と名乗られました。そして、それはイエスを通してハッキリと知らされる、聖書の神のとてもユニークな本質です。

 第四戒の安息日律法の根拠は、神が六日間で世界を造られ、七日目に休まれたことにある、とありました。神が休まれた。勿論、神は世界を造って疲れたから休みたかったのではないはずです。世界を治め、今も原子やクォークから銀河に至るまで神はすべて支配しておられる全能で無限のお方ですから。また、何か神が淋しくて、何か物足りなくて世界を造られたとも考えられません。聖書に出て来るのは、神がこの世界を造られ、それを美しいものとして愛でられ、眺めて祝福されたことです。そしてその祝福を楽しみ、一緒に喜ぶようにと、神は人間をお造りになり、一緒に休んで喜ぼう、楽しもう、と言われるのです。神が人間に求められるのは、神が造られた世界の中で一緒に喜び、楽しみ、祝うことです。そして、やがて永遠に安息をする世界へと入れたい、そのために、全ての人に

「わたしのもとに来なさい」

と言われる神です。

 左は、それを図にしてみた神の創造の世界です。神の創造が土台になり、その土台の上で人間が作られて、存在し、労働も休みも与えられています。とても安定しています。しかし、そのような神を知らない人間中心の考えが右です。神という土台がないので、信頼できるものがなく、いつも自分の努力をしていなければ安心できません。自分が頑張れば神も祝福してくださるかもしれないし、頑張らない人には休みももらえない。土台は自分たちの努力次第、ということになります。神が安息の主だとは思いもしません。

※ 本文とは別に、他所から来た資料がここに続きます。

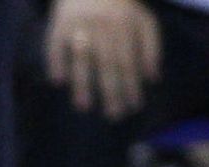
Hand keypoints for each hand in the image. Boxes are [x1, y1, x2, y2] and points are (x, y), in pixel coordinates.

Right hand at [46, 0, 160, 115]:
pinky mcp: (60, 25)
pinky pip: (56, 47)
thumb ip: (150, 45)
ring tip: (84, 107)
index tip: (134, 106)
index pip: (129, 59)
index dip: (132, 83)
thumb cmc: (119, 6)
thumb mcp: (141, 19)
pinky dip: (56, 63)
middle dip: (112, 90)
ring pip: (82, 58)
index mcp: (125, 24)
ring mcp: (80, 25)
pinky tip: (58, 82)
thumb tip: (152, 78)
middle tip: (114, 115)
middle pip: (108, 63)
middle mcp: (103, 25)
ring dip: (82, 83)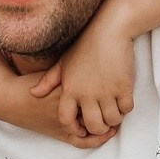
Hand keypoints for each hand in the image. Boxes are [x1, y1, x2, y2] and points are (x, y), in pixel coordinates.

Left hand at [52, 12, 136, 145]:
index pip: (67, 120)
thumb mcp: (63, 62)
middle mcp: (86, 94)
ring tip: (114, 111)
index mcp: (70, 90)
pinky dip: (126, 107)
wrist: (109, 28)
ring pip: (113, 120)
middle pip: (94, 125)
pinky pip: (126, 108)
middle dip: (100, 128)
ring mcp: (105, 91)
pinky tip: (122, 100)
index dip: (75, 129)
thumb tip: (33, 93)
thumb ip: (48, 81)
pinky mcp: (123, 86)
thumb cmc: (85, 44)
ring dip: (115, 118)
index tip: (82, 128)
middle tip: (104, 122)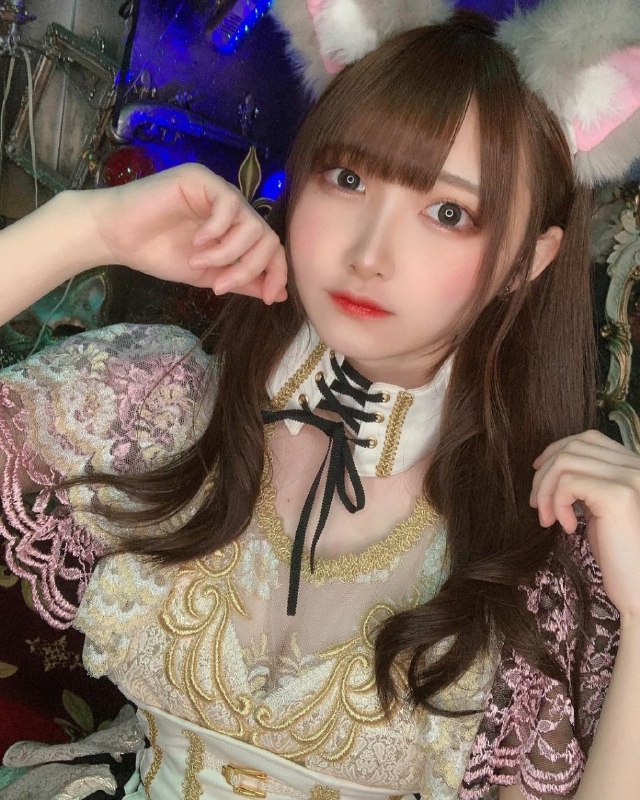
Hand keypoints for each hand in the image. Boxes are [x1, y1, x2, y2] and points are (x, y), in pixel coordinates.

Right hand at [93, 163, 286, 304]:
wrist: (117, 237)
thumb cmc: (157, 253)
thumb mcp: (207, 276)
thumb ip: (241, 280)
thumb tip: (277, 294)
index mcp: (235, 229)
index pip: (271, 246)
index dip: (277, 272)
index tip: (268, 298)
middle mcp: (231, 208)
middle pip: (267, 237)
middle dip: (249, 268)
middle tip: (219, 286)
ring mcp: (218, 191)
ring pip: (252, 224)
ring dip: (227, 253)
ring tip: (198, 262)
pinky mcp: (202, 179)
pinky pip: (230, 204)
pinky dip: (217, 230)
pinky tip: (197, 241)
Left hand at [531, 430, 639, 618]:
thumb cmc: (621, 555)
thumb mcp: (601, 510)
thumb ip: (589, 484)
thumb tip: (550, 465)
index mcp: (633, 467)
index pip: (588, 439)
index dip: (557, 450)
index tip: (539, 472)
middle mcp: (636, 466)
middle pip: (573, 447)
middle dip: (544, 473)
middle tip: (535, 504)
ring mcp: (629, 477)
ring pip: (565, 462)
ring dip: (545, 490)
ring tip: (547, 518)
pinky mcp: (618, 494)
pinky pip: (568, 482)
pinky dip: (557, 503)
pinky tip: (568, 528)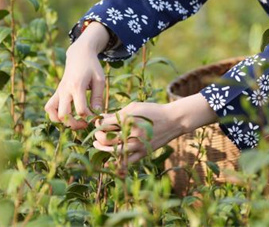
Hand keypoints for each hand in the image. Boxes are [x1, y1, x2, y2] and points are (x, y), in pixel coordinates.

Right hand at [44, 22, 108, 129]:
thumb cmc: (92, 67)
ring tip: (73, 121)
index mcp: (77, 86)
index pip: (80, 109)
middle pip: (63, 115)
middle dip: (74, 124)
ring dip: (61, 121)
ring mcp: (59, 91)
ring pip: (51, 112)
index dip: (89, 117)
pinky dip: (54, 115)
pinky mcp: (56, 92)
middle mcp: (65, 90)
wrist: (79, 54)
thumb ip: (98, 97)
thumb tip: (96, 113)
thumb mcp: (99, 80)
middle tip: (85, 124)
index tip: (96, 115)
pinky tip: (66, 115)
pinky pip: (49, 106)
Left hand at [93, 94, 217, 163]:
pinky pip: (127, 161)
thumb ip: (118, 113)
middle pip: (106, 139)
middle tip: (96, 134)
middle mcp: (132, 133)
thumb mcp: (134, 107)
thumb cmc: (152, 111)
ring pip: (114, 151)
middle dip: (97, 136)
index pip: (104, 124)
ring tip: (97, 145)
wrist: (172, 120)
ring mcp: (138, 144)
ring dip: (102, 148)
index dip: (97, 124)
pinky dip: (116, 162)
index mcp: (128, 119)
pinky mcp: (143, 152)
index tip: (97, 123)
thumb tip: (101, 119)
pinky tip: (108, 160)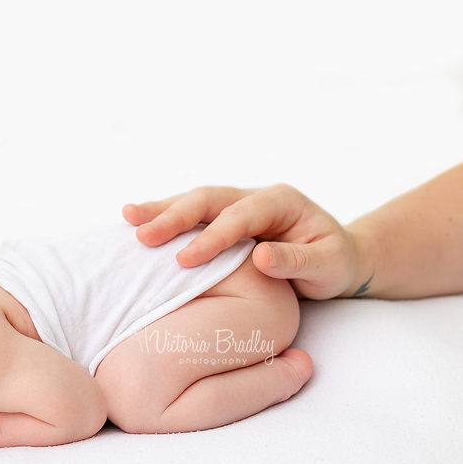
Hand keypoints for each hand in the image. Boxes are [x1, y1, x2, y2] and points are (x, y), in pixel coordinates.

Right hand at [122, 183, 357, 299]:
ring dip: (161, 210)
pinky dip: (165, 219)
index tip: (185, 260)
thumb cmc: (335, 264)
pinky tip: (137, 225)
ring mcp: (236, 205)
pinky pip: (191, 216)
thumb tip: (260, 257)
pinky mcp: (223, 219)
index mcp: (281, 201)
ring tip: (128, 217)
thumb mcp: (329, 266)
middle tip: (142, 235)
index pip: (240, 216)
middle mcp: (254, 197)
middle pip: (208, 199)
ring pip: (193, 202)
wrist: (336, 257)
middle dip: (173, 216)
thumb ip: (298, 261)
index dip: (212, 237)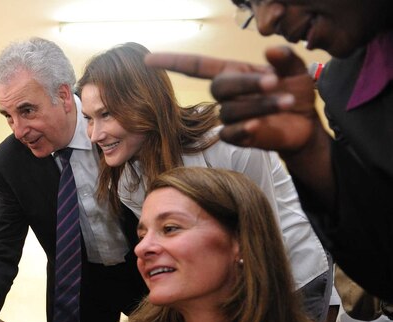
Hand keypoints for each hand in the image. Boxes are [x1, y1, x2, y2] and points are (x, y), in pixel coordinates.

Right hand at [145, 46, 321, 151]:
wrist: (305, 126)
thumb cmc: (295, 93)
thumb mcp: (296, 70)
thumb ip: (286, 58)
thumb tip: (271, 52)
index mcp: (233, 73)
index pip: (195, 67)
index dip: (172, 62)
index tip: (147, 59)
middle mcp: (226, 95)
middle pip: (218, 86)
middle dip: (246, 83)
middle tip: (274, 82)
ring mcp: (229, 118)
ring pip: (231, 110)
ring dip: (261, 104)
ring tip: (288, 102)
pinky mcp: (237, 138)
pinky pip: (231, 134)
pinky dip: (245, 129)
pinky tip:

 安息日は、そのような人間の考えを脇に置いて、神の前に静まり、世界を楽しみ、神を心から賛美する日です。言わば自分が働かなくても、世界はちゃんと回っている、ということを謙虚に覚えるのです。神を礼拝し、イエス・キリストの恵みを覚えて、自分の頑張りや企みやプライドや不安も、全て主にお委ねするのです。やがて、神の安息がこの世界を覆う時が来る。主が私たちの功績や努力によってではなく、恵みによってその安息に迎え入れられる日が始まる。その日を待ち望んで、今ここでも安息日を休みつつ、六日間は精一杯働きつつ、ともに休める社会、恵みに立った生き方、疲れている人が憩いを得て生きていける社会を造るのです。日曜に行事の多い、また日曜しか休めない日本で、私たちが本当に安息の礼拝の日とすることには知恵や柔軟性が必要です。でもその根底にあるのは、教会で忙しくする日曜日ではなく、働き過ぎる空回りを止めて、安息の主を礼拝して、私たちが安息へとともに招かれていることなのです。